John Stuart lived in Hamilton, New Zealand and, like Harold Fulton, he was fascinated by the Flying Saucer phenomenon. Stuart’s experiences began in 1952. Stuart went on to write a book on the subject, UFO Warning. Not unlike Albert Bender’s 1962 book, Flying Saucers and the Three Men, Stuart’s publication was UFO-based, but it was somewhat tinged with matters of a demonic kind. Interestingly, Stuart began to experience something that John Keel wrote extensively about. Namely, weird, late-night phone-calls from strange characters with near-robotic voices. The first call for Stuart came in the early hours of the morning. Of course, on being jolted out of his sleep in the early hours of the morning, Stuart’s immediate thought was: bad news. As most of us probably would in such a situation. Well, yes, it was bad news. But, not of the kind Stuart was expecting. Rather, it was one of Keel’s creepy characters doing their best to terrify a UFO researcher. In simple terms, Stuart was told to quit Ufology. Or else. A shaky Stuart got himself a shot or two of whiskey. Now, the story gets even more complicated.

As is the case in today’s UFO arena, back then everyone knew everyone else – or, at least, they knew of them. So, when the rumor got out that Stuart was having close and clandestine encounters of a very different kind with a woman named Doreen Wilkinson – who was also active in the UFO field – it didn’t take long before most of the UFO sleuths in New Zealand knew of the claimed affair between the two. Of course, if both Stuart and Doreen were single, no-one would have been spreading gossip. Stuart, however, was married. The pair brushed the whispers away as nonsense. As for why they spent so much time together, Stuart and Doreen claimed it was solely because of the combined UFO research they were doing. Okay. We’ll never know and it’s all in the past now. Whatever the truth, the fact is that Doreen and Stuart spent a lot of time together. It was this togetherness that led to one of the strangest and most sinister of all the New Zealand-based encounters in the early 1950s.

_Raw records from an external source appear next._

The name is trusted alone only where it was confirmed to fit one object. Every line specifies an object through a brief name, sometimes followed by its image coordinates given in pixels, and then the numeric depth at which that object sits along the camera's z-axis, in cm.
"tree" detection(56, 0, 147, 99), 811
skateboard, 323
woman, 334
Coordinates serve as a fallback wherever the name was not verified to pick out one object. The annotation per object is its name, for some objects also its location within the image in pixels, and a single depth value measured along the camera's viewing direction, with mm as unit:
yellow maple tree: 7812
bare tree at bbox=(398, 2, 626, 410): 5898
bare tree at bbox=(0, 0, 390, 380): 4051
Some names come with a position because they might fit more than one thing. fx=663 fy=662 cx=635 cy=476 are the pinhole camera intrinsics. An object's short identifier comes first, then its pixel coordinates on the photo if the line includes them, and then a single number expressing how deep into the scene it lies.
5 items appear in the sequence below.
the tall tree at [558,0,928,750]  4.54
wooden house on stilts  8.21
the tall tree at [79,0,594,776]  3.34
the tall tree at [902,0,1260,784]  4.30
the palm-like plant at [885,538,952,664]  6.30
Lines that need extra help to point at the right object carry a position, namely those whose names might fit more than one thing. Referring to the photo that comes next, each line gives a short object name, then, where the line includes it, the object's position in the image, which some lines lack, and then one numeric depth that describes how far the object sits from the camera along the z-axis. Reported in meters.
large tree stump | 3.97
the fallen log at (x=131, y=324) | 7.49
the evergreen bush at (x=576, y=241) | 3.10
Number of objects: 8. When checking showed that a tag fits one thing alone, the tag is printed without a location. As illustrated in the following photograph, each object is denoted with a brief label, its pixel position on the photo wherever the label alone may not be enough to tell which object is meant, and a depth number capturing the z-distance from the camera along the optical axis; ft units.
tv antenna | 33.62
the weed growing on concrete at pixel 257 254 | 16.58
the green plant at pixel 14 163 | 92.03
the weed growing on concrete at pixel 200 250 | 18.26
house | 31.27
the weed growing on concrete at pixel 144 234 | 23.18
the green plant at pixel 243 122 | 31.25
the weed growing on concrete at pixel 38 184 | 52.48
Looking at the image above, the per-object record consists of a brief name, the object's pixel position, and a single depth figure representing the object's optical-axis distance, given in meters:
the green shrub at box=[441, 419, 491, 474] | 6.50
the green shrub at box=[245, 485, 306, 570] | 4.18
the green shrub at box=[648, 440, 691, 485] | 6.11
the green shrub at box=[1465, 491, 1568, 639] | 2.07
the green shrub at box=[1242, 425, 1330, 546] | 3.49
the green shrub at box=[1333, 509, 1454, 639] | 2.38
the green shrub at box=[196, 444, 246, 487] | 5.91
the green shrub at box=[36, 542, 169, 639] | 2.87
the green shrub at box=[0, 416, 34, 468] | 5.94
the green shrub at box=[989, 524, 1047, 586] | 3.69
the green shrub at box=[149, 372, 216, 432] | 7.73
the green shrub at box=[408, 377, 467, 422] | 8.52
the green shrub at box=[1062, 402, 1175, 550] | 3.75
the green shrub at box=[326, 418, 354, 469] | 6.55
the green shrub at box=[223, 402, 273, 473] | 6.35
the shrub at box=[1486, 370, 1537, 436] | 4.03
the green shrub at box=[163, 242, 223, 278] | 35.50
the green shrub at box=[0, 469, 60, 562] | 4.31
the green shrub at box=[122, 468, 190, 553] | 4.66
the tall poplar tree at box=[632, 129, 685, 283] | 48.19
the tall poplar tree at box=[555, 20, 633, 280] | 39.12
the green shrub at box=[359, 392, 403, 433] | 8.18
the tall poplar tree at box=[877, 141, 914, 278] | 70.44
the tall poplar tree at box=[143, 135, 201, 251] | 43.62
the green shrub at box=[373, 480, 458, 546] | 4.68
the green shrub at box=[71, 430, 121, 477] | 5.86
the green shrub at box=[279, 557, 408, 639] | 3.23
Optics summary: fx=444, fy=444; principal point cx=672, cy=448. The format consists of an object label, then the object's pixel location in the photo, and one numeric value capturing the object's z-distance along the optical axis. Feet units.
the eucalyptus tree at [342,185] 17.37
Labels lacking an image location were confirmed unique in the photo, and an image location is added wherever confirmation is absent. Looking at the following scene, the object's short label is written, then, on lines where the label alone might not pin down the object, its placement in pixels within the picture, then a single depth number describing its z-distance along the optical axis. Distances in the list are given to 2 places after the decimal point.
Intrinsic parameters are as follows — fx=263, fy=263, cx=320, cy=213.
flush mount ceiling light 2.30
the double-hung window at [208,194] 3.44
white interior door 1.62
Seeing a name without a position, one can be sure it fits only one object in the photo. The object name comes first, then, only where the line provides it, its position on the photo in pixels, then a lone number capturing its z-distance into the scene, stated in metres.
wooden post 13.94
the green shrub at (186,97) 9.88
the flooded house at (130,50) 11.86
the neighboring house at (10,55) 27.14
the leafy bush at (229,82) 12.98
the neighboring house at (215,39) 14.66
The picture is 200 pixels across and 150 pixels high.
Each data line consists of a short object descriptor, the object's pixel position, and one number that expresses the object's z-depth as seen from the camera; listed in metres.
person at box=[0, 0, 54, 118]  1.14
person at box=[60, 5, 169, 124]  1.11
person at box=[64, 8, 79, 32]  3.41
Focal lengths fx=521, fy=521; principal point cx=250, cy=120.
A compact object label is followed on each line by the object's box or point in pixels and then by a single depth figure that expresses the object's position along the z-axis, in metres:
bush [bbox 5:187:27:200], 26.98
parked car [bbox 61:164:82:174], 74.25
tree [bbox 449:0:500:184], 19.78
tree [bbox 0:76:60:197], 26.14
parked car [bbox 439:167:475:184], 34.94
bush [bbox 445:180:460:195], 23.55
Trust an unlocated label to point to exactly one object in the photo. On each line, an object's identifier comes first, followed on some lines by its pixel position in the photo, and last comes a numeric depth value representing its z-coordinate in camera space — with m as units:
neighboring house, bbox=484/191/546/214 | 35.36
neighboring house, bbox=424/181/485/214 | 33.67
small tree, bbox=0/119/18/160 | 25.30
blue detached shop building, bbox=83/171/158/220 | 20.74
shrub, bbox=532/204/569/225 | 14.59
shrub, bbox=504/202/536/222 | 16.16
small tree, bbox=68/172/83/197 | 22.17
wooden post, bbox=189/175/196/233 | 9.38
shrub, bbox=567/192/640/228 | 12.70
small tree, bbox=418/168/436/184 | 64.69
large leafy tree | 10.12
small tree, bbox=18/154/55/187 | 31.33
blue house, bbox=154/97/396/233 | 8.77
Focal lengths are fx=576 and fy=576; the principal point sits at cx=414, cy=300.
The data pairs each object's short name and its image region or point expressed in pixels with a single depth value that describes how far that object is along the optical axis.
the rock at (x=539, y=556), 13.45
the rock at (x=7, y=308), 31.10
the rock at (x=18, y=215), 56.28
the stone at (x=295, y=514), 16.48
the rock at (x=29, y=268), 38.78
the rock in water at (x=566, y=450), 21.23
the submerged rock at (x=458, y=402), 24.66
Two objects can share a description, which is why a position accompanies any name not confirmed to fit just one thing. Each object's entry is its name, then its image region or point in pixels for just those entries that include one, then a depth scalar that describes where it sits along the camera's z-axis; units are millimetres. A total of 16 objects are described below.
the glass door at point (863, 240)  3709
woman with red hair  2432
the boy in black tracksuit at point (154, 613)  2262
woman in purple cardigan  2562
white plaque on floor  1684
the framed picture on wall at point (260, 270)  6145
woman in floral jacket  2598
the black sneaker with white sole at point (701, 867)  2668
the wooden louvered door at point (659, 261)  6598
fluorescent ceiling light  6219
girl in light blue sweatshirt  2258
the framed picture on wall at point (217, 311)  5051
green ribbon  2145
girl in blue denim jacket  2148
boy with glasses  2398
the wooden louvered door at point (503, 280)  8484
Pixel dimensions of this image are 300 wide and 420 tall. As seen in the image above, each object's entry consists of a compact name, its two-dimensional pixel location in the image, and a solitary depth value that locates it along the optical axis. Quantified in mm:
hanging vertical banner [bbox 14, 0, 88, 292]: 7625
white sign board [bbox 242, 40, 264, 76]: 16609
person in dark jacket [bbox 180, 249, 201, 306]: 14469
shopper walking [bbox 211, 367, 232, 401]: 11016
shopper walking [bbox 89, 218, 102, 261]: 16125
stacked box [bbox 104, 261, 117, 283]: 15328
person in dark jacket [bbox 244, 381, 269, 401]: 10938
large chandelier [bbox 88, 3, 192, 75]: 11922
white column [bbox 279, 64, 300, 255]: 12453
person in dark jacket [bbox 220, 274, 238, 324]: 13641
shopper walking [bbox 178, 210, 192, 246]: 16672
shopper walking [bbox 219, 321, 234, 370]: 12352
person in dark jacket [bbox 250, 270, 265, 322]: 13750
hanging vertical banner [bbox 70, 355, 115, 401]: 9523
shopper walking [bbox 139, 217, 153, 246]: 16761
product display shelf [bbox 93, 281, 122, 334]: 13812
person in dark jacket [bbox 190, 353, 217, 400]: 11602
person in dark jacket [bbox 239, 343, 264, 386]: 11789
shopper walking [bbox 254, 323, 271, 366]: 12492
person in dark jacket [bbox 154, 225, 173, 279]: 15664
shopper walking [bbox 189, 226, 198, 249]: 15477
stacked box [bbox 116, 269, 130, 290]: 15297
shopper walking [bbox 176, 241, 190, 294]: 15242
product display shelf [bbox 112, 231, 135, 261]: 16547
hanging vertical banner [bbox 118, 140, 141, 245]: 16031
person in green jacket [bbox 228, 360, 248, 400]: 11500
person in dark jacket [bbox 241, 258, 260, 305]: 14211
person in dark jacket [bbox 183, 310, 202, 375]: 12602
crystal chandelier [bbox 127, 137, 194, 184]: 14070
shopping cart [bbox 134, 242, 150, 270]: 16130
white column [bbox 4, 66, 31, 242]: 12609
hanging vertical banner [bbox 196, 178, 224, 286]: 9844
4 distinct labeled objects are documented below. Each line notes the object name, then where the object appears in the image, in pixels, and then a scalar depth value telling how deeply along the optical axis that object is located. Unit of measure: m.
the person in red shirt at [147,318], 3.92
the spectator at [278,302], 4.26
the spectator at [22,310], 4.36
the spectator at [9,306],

It was during the early hours of the morning when Doreen and Stuart did most of their, ahem, “work.” There was something very strange, however. On occasion, Doreen’s personality would suddenly change. And change radically, too. She became what we might call a supernatural seductress. No, this was not a bit of fun and fantasy and playing role-games. It was as if Doreen had been possessed by a manipulative, sexually-charged, demon. Interestingly, Stuart vehemently disagreed with his colleagues in Ufology, who believed that Doreen was possessed by the spirit of an alien. Stuart was sure the entity that had Doreen in its grips was a literal demon from a literal Hell. Matters came to their peak when – also in the dead of night –  something suddenly manifested in Stuart’s home. It was described as humanoid-like in figure, but clearly not human. The pair was naturally terrified. Stuart would later say that the thing made a move towards Doreen and forced her to have sex. On a second time, when Stuart wasn’t at home, Doreen was attacked and assaulted again – on this occasion, though, by an invisible creature. Enough was enough.

Just like Albert Bender – whose hazardous experiences caused him to quit Ufology – Doreen and Stuart also left the UFO scene behind them, disturbed by the possibility that the UFO phenomenon had a demonic aspect to it.